Shining Path founder rejects terrorism charge in Peru retrial

Shining Path founder Abimael Guzman, whose messianic communist vision inspired a rebellion that left nearly 70,000 people dead, denied Monday in his civilian retrial that he was a terrorist.

"I am a revolutionary combatant and totally reject being a terrorist," Radioprogramas radio quoted Guzman as saying during his retrial, now entering its third week in a maximum-security naval base where he has been held since April 1993.

A court spokesman told The Associated Press the quotation was accurate.

"I have not been a terrorist and never will be. I am recognized as the leader of Communist Party," Guzman, a 70-year-old former philosophy professor, reportedly said before refusing to answer further questions.

Guzman was sentenced to life soon after his 1992 capture, but the draconian military court system that judged him and hundreds of other rebels was ruled unconstitutional two years ago, leading to his civilian retrial, in which prosecutors are seeking another life sentence.

Guzman and nearly a dozen of his top commanders are charged with directing a campaign of car bombings, sabotage, assassinations and massacres in the 1980s and early 1990s to overthrow the government and install a communist state.
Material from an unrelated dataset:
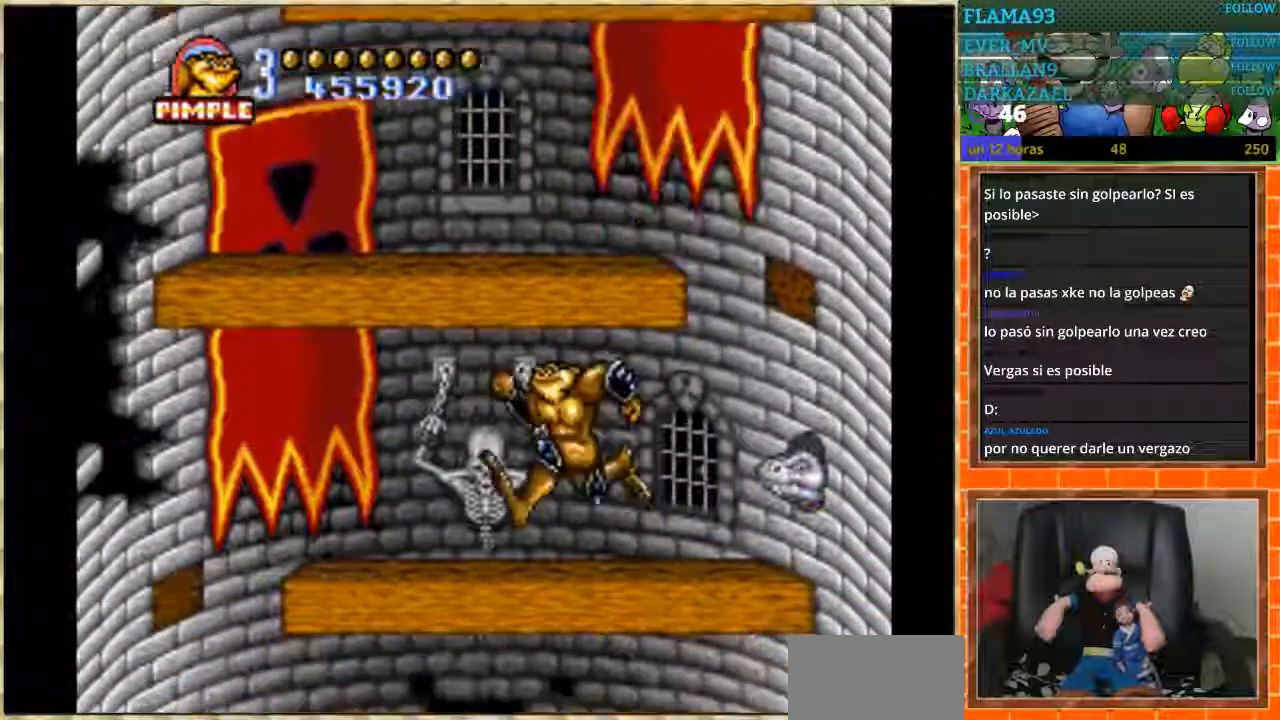
{"buttons": [], "events": [[501, "DPAD_LEFT", "up"]]}
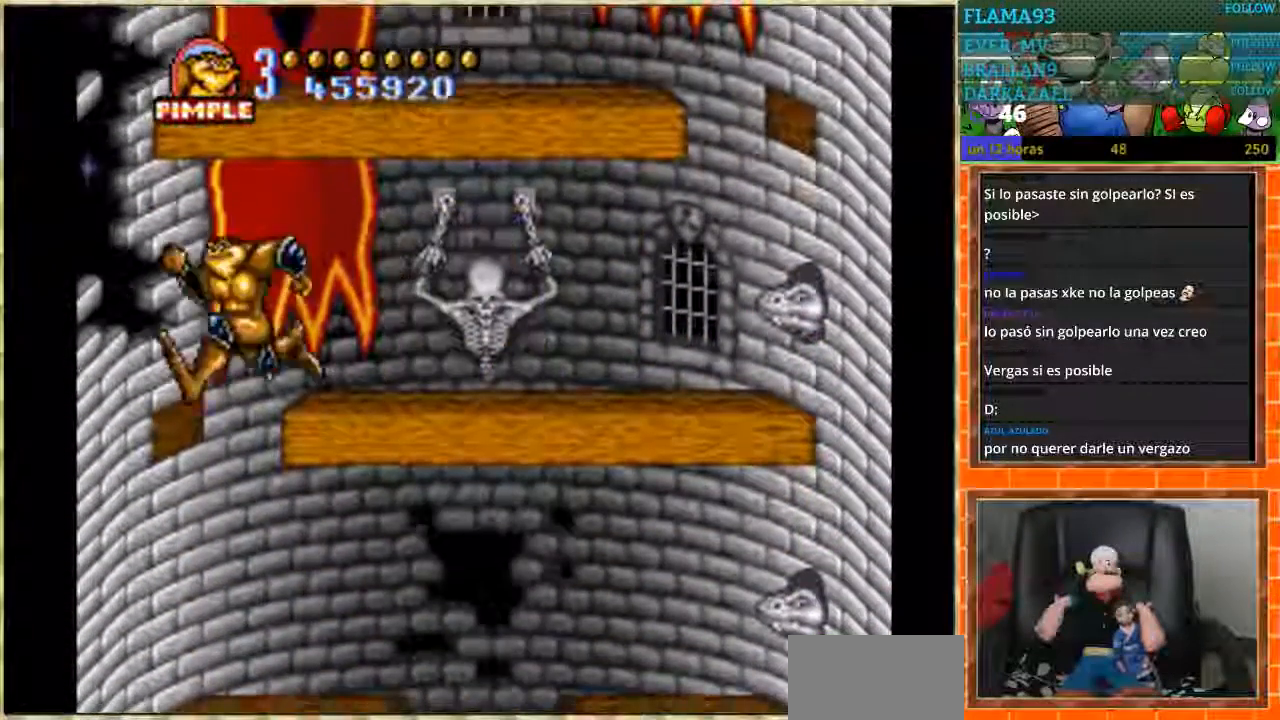
{"buttons": ["DPAD_RIGHT"], "events": [[67, "DPAD_RIGHT", "down"], [167, "DPAD_RIGHT", "up"], [367, "DPAD_RIGHT", "down"]]}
The Shining Path was one of Latin America's deadliest insurgencies and blamed for more than half an estimated 69,280 deaths between 1980 and 2000. The Shining Path urged its followers to "cross a river of blood" to achieve its vision of a classless society even if it cost a million lives. The violence dropped off significantly following the capture of Guzman and other key leaders.

Several hundred guerrillas continue to operate in Peru's highland jungles, where they run protection for cocaine traffickers, AP reported.